Avant toute prise en charge, les sujets ont rempli un questionnaire précis sur les composants de leur qualité de vie. Ils ont ensuite reçu un traitement antimitotique comprenant du 5-fluorouracile, de l'irinotecan et de l'oxyplatine. Dans le même temps, les investigateurs ont analysé le profil génomique des patients en se concentrant sur l'expression de trois gènes distincts -  Dpyd, Mthrf et Tyms - impliqués dans l'utilisation cellulaire des folates, une composante essentielle du bon fonctionnement cellulaire et utilisés parfois comme marqueur général de bonne santé. En cours et en fin de chimiothérapie, ils ont de nouveau soumis l'ensemble des patients à des questionnaires de qualité de vie afin de préciser l'effet du traitement et de l'évolution naturelle de la maladie sur différents facteurs.
Les chercheurs ont ainsi découvert que les sujets porteurs de deux isoformes du gène Dpyd étaient moins sujets à l'asthénie per- et post-thérapeutique que leur congénères ayant le même gène en deux exemplaires. En outre, les malades qui portaient à proximité de leur gène Tyms un marqueur dit Tser voyaient leur qualité de vie s'améliorer par rapport aux sujets contrôle (moindre état de fatigue, incidence moins importante de dépression associée).
En revanche, les variations génétiques sur le gène Mthrf ne semblent pas corrélées avec la qualité de vie des malades sous chimiothérapie. Pour les auteurs, « l'homéostasie des folates semble jouer un rôle important dans la qualité de vie des malades atteints de cancers colique et des études plus générales incluant différents types de cancers doivent maintenant être mises en place ».

Les effets secondaires.
Un deuxième travail a concerné un sujet plus concret : l'équipe du Dr R. Suk (Harvard) a étudié l'influence d'un gène spécifique ( Ercc1, qui code pour une enzyme impliquée dans la réparation nucléotidique à la suite de l'utilisation de chimiothérapie utilisant les dérivés du platine). L'existence du polymorphisme ERCC1 C8092A peut induire à une altération des capacités de régénération cellulaire des tissus sains et conduire à une majoration de la toxicité de certaines chimiothérapies. Les oncologues ont recherché ce polymorphisme chez 147 sujets atteints de cancer du poumon non à petites cellules à un stade avancé et traités par une combinaison de radio et de chimiothérapie à base de dérivé du platine ; 21 % des malades, en moyenne, ont ressenti des effets indésirables qualifiés d'importants, voire de majeurs (nausées, vomissements, œsophagite).
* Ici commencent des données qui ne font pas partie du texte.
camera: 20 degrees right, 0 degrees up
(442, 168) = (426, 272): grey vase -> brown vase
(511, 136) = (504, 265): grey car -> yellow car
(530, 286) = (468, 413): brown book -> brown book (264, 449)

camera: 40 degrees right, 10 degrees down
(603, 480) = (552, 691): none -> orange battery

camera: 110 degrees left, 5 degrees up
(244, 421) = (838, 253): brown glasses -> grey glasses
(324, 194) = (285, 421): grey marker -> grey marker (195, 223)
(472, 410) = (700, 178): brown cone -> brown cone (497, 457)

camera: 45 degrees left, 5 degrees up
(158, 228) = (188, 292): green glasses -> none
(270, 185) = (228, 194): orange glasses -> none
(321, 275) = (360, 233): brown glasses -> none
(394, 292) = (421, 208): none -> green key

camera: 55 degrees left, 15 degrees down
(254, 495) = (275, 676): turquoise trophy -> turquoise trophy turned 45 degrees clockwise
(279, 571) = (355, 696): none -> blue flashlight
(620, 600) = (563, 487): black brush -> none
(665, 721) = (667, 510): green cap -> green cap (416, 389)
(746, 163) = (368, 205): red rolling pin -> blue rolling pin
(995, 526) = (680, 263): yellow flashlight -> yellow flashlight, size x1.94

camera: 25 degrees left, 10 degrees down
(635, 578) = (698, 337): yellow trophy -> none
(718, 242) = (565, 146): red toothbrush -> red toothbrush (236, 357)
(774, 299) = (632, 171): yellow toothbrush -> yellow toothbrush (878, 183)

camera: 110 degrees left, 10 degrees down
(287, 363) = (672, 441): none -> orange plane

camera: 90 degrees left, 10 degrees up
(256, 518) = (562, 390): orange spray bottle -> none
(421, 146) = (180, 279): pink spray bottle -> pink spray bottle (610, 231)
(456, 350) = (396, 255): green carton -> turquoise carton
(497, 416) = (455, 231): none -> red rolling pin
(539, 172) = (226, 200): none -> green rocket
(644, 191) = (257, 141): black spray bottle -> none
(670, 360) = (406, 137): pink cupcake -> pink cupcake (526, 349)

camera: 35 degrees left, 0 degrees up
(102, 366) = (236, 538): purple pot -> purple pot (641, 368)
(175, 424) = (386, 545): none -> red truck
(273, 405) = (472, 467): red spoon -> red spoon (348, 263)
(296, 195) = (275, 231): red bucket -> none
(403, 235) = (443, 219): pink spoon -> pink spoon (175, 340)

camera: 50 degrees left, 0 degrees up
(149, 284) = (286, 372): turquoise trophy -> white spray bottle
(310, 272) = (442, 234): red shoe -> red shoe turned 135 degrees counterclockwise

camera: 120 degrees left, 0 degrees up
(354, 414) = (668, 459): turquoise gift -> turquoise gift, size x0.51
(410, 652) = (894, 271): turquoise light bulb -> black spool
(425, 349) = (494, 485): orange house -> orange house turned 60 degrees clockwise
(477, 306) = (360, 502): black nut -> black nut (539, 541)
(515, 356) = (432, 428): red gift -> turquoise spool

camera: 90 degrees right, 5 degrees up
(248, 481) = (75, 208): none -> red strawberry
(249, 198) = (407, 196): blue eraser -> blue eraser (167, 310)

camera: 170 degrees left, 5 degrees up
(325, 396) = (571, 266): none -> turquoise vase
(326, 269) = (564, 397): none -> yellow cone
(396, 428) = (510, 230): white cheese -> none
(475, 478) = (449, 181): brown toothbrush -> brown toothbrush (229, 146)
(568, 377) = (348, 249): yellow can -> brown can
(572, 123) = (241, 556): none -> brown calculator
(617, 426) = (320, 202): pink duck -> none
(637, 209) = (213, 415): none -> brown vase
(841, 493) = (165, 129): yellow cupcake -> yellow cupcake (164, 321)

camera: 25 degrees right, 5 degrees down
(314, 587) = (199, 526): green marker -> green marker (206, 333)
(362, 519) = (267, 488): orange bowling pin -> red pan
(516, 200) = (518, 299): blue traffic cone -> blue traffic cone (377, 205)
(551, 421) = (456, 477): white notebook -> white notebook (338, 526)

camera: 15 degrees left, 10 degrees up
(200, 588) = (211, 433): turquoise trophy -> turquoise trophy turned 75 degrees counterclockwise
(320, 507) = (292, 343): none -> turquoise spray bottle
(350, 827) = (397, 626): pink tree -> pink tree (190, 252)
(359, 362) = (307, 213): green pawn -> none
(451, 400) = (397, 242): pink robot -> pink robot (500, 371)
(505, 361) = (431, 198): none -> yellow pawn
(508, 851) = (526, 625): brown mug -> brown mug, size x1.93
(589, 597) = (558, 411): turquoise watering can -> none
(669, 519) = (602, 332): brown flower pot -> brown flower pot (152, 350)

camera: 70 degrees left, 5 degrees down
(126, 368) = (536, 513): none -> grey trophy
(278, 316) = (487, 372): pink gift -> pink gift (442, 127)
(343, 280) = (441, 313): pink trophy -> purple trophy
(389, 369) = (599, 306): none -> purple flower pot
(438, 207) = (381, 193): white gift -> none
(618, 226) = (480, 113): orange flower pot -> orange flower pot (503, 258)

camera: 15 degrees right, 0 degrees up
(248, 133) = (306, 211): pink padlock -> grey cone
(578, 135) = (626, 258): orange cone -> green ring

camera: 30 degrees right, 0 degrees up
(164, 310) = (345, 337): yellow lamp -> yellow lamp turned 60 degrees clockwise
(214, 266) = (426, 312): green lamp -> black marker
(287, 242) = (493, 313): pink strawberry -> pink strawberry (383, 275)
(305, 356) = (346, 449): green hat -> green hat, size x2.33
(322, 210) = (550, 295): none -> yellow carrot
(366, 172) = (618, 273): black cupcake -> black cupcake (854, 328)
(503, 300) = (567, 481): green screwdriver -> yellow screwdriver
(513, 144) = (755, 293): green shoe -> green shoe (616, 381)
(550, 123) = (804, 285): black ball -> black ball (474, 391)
L'analyse combinée de cette donnée et de la caractérisation du gène Ercc1 a permis de conclure que chez les sujets porteurs d'un variant allélique (C/A, A/A) le risque d'effets indésirable majeurs était de 30 % contre 14 % pour les patients contrôles. En revanche, l'existence d'un polymorphisme ne s'est pas traduite en termes d'effets secondaires hématologiques.

Le pronostic.
Enfin, une présentation a porté sur l'influence des variations génétiques sur le devenir des femmes atteintes de cancer du sein et traitées par tamoxifène. A l'heure actuelle, les deux principaux marqueurs de pronostic des cancers du sein restent les récepteurs aux estrogènes et à la progestérone. Néanmoins, même lorsque ces récepteurs sont présents, près d'un tiers des femmes développent à plus ou moins long terme une résistance au tamoxifène. Par analyse génétique, les chercheurs ont découvert que 19 gènes au moins étaient présents chez les femmes qui avaient échappé au traitement par tamoxifène en dépit de l'existence de récepteurs aux estrogènes et à la progestérone. L'analyse affinée a montré que l'existence de deux gènes -  HOX B13 et IL17BR - pouvait à elle seule suffire pour estimer le pronostic des malades. Ces deux gènes sont en rapport avec des gènes de la motricité des cellules épithéliales, ce qui laisse penser qu'ils pourraient favoriser l'envahissement local et à distance des cellules tumorales.

Congrès de l'American Society of Clinical Oncology (Asco), La Nouvelle-Orléans.